6.9 Falling Ill (The General Form of a Hypothesis Test)

In the async content for the week, we’re really, really clear that we’re only working with the t-distribution. But, the general “form” of a frequentist hypothesis test is always the same: produce a test statistic; produce a distribution of that test statistic if the null hypothesis were true; then compare the two. Let’s stretch this application a little bit.

There is a theory that upcoming tests cause students to fall ill. We have been collecting wellness data from our students for several years (not really…) and we have found the following distribution of illnesses (Notice that this does not tell you anything about how many students we have enrolled over the years):

20 students have reported being ill in the week before Test 2
10 students have reported being ill in the week after Test 2

Think of wellness/illness as a dichotomous statement.

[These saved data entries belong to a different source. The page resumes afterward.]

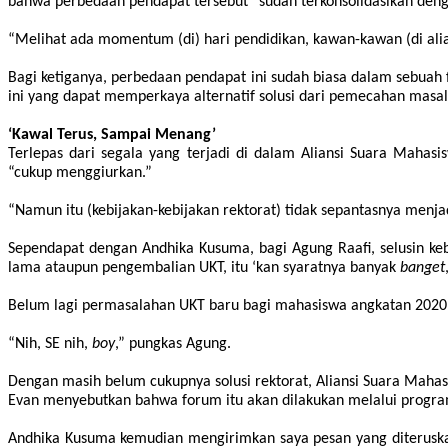
bahwa perbedaan pendapat tersebut “sudah terkonsolidasikan denga
“Melihat ada momentum (di) hari pendidikan, kawan-kawan (di alian
Bagi ketiganya, perbedaan pendapat ini sudah biasa dalam sebuah 
ini yang dapat memperkaya alternatif solusi dari pemecahan masal
‘Kawal Terus, Sampai Menang’
Terlepas dari segala yang terjadi di dalam Aliansi Suara Mahas
“cukup menggiurkan.”
“Namun itu (kebijakan-kebijakan rektorat) tidak sepantasnya menjad
Sependapat dengan Andhika Kusuma, bagi Agung Raa
f
i, selusin 
lama ataupun pengembalian UKT, itu ‘kan syaratnya banyak
banget
Belum lagi permasalahan UKT baru bagi mahasiswa angkatan 2020 yang
“Nih, SE nih,
boy
,” pungkas Agung.
Dengan masih belum cukupnya solusi rektorat, Aliansi Suara Mah
Ev
a
n menyebutkan bahwa forum itu akan dilakukan melalui progra
Andhika Kusuma kemudian mengirimkan saya pesan yang diteruska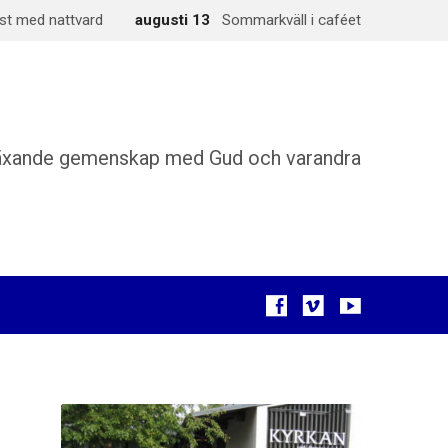
st med nattvard
augusti 13
Sommarkväll i caféet
äxande gemenskap med Gud och varandra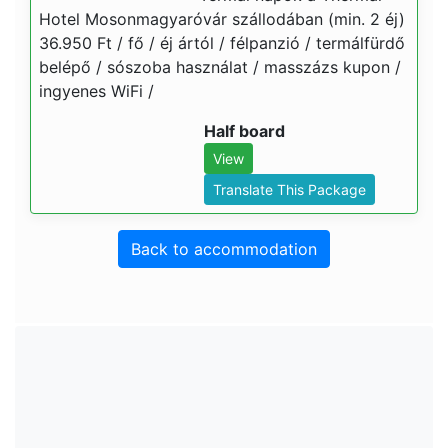
Hotel Mosonmagyaróvár szállodában (min. 2 éj)
36.950 Ft / fő / éj ártól / félpanzió / termálfürdő
belépő / sószoba használat / masszázs kupon /
ingyenes WiFi /
Half board
View
Translate This Package
Back to accommodation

State an appropriate null hypothesis. After you have stated this null hypothesis, can you think about (or, even better) can you produce a distribution of the probability of {0, 1, 2, 3, … 30} of the illnesses reported before the test?

Code

null_distribution <- dbinom(0:30, 30, prob = 0.5)

ggplot() + 
  aes(x=0:30, y=null_distribution) + 
  geom_col()

State a rejection criteria. What occurrence in the data would cause you do doubt the plausibility of your null hypothesis?
What do you conclude? Given the data that is presented to you and the null hypothesis, what do you conclude?